Publication number: EP3804107A1
Application number: EP19725642.3A
Authority: EP
Inventors: Christian Enderle; Olaf Simon
Original assignee: SEW Eurodrive GmbH and Co KG
Current assignee: SEW Eurodrive GmbH and Co KG
Priority date: 2018-05-29
Filing date: 2019-05-16
Publication date: 2021-04-14
Also published as: US20210211018A1; CN112243564A; US11063493B1; WO2019228666A1; DE102019003453A1

Abstract

A system and installation with a rail vehicle movably arranged on a rail part, having a first part and a second part, the first part and the second part being arranged so as to be movable parallel to one another in a movement direction, the first part having a winding around a limb, in particular a middle limb, of a coil core, the first part having a guide, in particular a linear guide, and a permanent magnet which is arranged so as to be movable parallel to the movement direction, in particular linearly, wherein the permanent magnet is guided, in particular in the movement direction, and delimited, in particular to the front and rear in the movement direction, by the guide.

Description

System and system with movably arranged on a rail part

track vehicle

Description:

The invention relates to a system and a system with a rail part movably arranged rail vehicle.
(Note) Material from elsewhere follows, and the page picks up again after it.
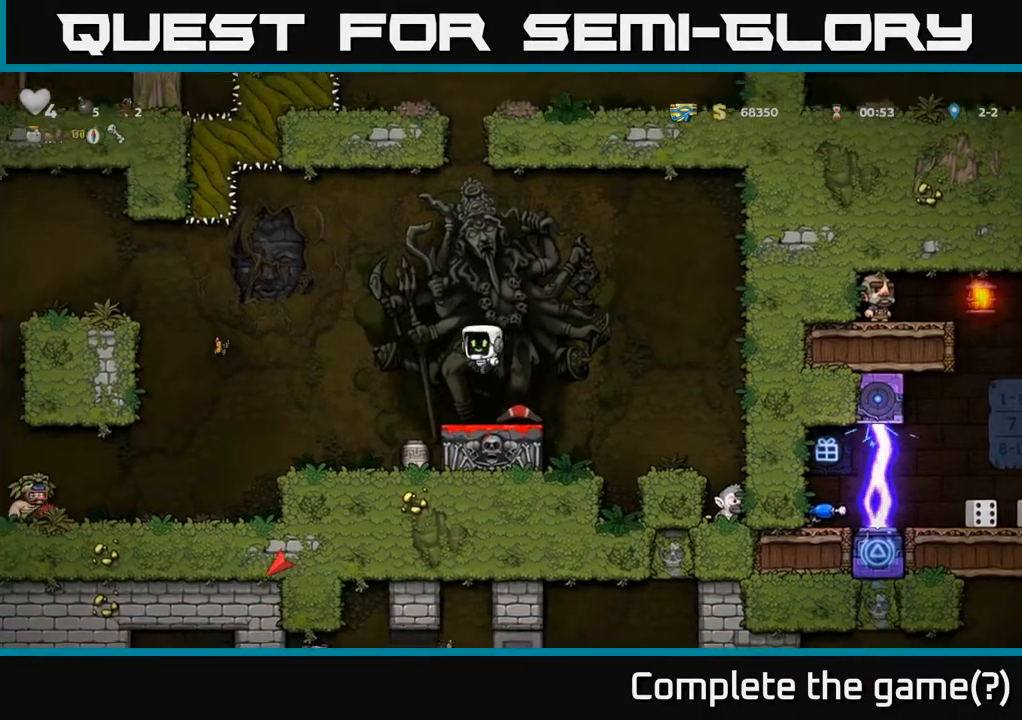
{"buttons": [], "left_stick": "center", "right_stick": "center", "events": [[183, "DPAD_RIGHT", "down"], [317, "DPAD_DOWN", "down"], [333, "DPAD_RIGHT", "up"], [400, "X", "down"], [483, "X", "up"], [500, "DPAD_DOWN", "up"]]}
It is well known that a rail vehicle is movable on a rail part.

From DE 10 2012 203 862 A1 an actuating device for a

induction generator known.

From DE 101 47 720 A1 a self-sufficient energy recovery system is known.
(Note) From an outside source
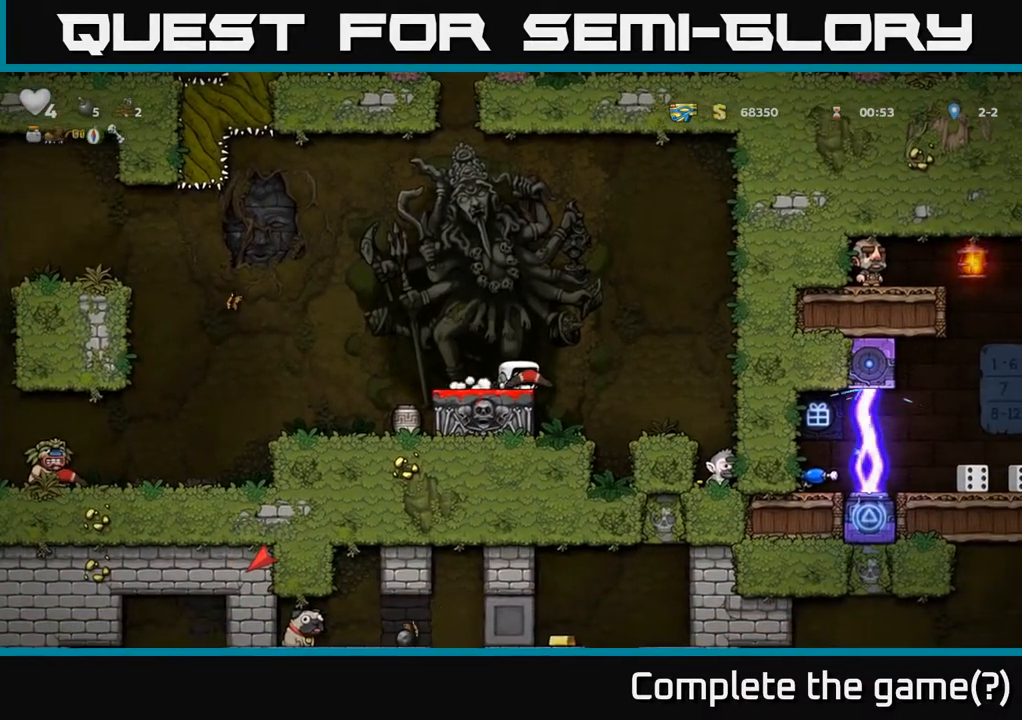
{"buttons": ["A", "DPAD_RIGHT"], "left_stick": "center", "right_stick": "center", "events": [[233, "DPAD_RIGHT", "down"], [267, "A", "down"]]}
The invention is therefore based on the object to maintain safety-related functions of a rail system even in case of failure of the electrical supply.

According to the invention the object is achieved in the system according to claim 1 or 2 and in the system according to the features indicated in claim 14.

Important features of the invention in the system are that it has a first part and a second part, wherein the first part and the second part are arranged movable parallel to each other in a direction of movement, wherein the first part is a winding around a leg, in particular middle leg, a coil core, the first part having a guide, in particular a linear guide, and a movable parallel to the direction of movement, in particular linearly movable, arranged permanent magnet, wherein the permanent magnet of the guide, in particular in the direction of movement, guided and, in particular in the direction of movement front and rear, limited.

The advantage here is that the electrical energy regardless of the amount of

Speed of the two parts to each other is. The biasing is so slow or fast executable; however, regardless of the time used for biasing, the generated energy pulse is essentially similar. The energy of each pulse is also independent of the relative direction of movement to each other. In addition, the same energy pulse is available even with multiple passes in the same direction. The system according to the invention operates without wear and without contact. The energy coil is generated synchronously on both sides.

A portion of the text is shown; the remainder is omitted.